When Benny Carter died in 2003, he was just a month short of his 96th birthday — and only a few years removed from performing. From his beginnings in the late 1920’s, he was a force in jazz for eight decades. But it would be wrong to attribute his legacy to his longevity, as special as it was, because he was much more than that. His talents as a performer, arranger, and composer, on display through several generations of jazz, made him one of the greats.
And yet, he was relatively unknown to the general public, and even jazz aficionados often seemed to overlook him, seldom including him in discussions of notable alto saxmen. But knowledgeable fans – and other musicians – knew better. In fact, his colleagues gave him a special nickname – the King – and some rank him as one of the best ever.
He began as a trumpeter but soon switched to sax, and the alto became his signature instrument, although he kept his trumpet handy and eventually became proficient on tenor sax, clarinet, and even piano. Through the years, he was at home in almost every incarnation of jazz, and his crystal-clear, sweet and melodic playing style was always marked by his ability to improvise brilliantly without losing his way in a piece, something that many musicians seem to find difficult.
He formed his first band in 1928 and spent the next few years in the New York area, performing in clubs and contributing music and arrangements to other jazz bands, including those of Fletcher Henderson and Duke Ellington. During this period he wrote and recorded some songs that sold well, but real stardom eluded him. In the mid 1930’s he moved to Europe, where he spent a few years with some success before returning to the US late in the decade.
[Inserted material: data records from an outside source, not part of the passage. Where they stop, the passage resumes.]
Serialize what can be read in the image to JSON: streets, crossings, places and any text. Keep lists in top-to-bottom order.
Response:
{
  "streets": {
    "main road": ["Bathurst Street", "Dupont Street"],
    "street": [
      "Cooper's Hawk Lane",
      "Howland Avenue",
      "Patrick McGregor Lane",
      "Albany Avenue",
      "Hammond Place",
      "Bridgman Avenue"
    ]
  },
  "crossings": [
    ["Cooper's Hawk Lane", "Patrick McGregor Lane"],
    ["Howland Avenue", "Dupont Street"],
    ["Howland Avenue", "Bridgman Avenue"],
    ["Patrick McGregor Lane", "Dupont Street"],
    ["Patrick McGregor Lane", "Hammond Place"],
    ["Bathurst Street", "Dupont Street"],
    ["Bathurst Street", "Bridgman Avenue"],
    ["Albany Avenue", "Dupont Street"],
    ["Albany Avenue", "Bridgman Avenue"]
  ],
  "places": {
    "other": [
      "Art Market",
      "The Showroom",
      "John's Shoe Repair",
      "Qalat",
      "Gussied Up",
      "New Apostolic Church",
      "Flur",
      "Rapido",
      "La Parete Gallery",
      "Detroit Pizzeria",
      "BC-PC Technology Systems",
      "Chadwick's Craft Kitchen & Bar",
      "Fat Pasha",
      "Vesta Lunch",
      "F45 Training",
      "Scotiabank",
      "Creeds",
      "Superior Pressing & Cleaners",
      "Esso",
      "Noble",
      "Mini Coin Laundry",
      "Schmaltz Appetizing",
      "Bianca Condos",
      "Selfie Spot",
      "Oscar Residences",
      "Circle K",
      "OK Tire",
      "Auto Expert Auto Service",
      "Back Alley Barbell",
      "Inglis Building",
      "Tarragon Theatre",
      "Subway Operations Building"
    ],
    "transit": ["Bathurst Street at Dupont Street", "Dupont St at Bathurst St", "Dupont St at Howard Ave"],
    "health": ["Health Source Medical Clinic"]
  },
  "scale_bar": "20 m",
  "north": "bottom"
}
During the war years and after, Benny kept busy in a number of ways, either as the leader of his own band or a variety of smaller groups that included future legends such as Miles Davis. He eventually moved to Hollywood and began a period of great success writing and performing movie music, even occasionally appearing on screen.
In his middle years, he continued to perform and record with various groups, but leaned more to composing and arranging, and his work was in great demand. His honors piled up, and in 1987 he was given the Grammy lifetime achievement award. Amazingly, he followed that up a few years later by winning two more Grammys – one for composing and one for performing – while in his 80’s!
I would urge music lovers to rediscover this too-often forgotten jazz legend. He’s left behind an enormous body of work, and most of it is still available on his dozens of albums. You won’t be disappointed.